The clatter of boots neared. She ventured a sharp right turn towards the Atlantic cinema. There the stench of the river was heavy against the musk of wooden crates and burlap. She shouldered her way past the movie-going crowds and burrowed through a dodgy little entrance set into a wall plastered in an eclectic patchwork of outdated advertisements and movie posters. A row of date palms lined the building’s front, and above a grand oak-framed entrance The Flamingo flashed in gaudy, pink neon script.

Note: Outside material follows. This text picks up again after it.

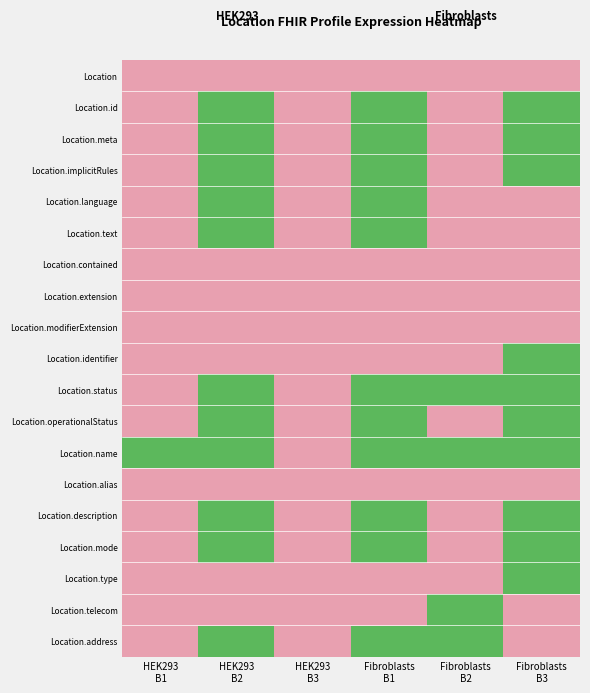

Count the number of data series in this chart.

19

Inside, the roof was high and ribbed in ornate arches of teak. Cast-iron electric lamps hung from them. An octagonal dancehall sat in the centre, lively with dancers. A band in white jackets played on stage.
A bartender at a makeshift cocktail bar watched Vivian navigate the sea of tables, politely rejecting dance offers by regulars and tipsy sailors who knew her to be one of the club’s most sought-after taxi-dancers. At the bar she slipped the briefcase through the table’s skirting, took off her shawl and fascinator and luxuriantly tossed free her pin curls. Amid the glorious notes of Paul Whiteman’s Flamin’ Mamie, Vivian whispered something into the bartender’s ear and waltzed over to the dance floor.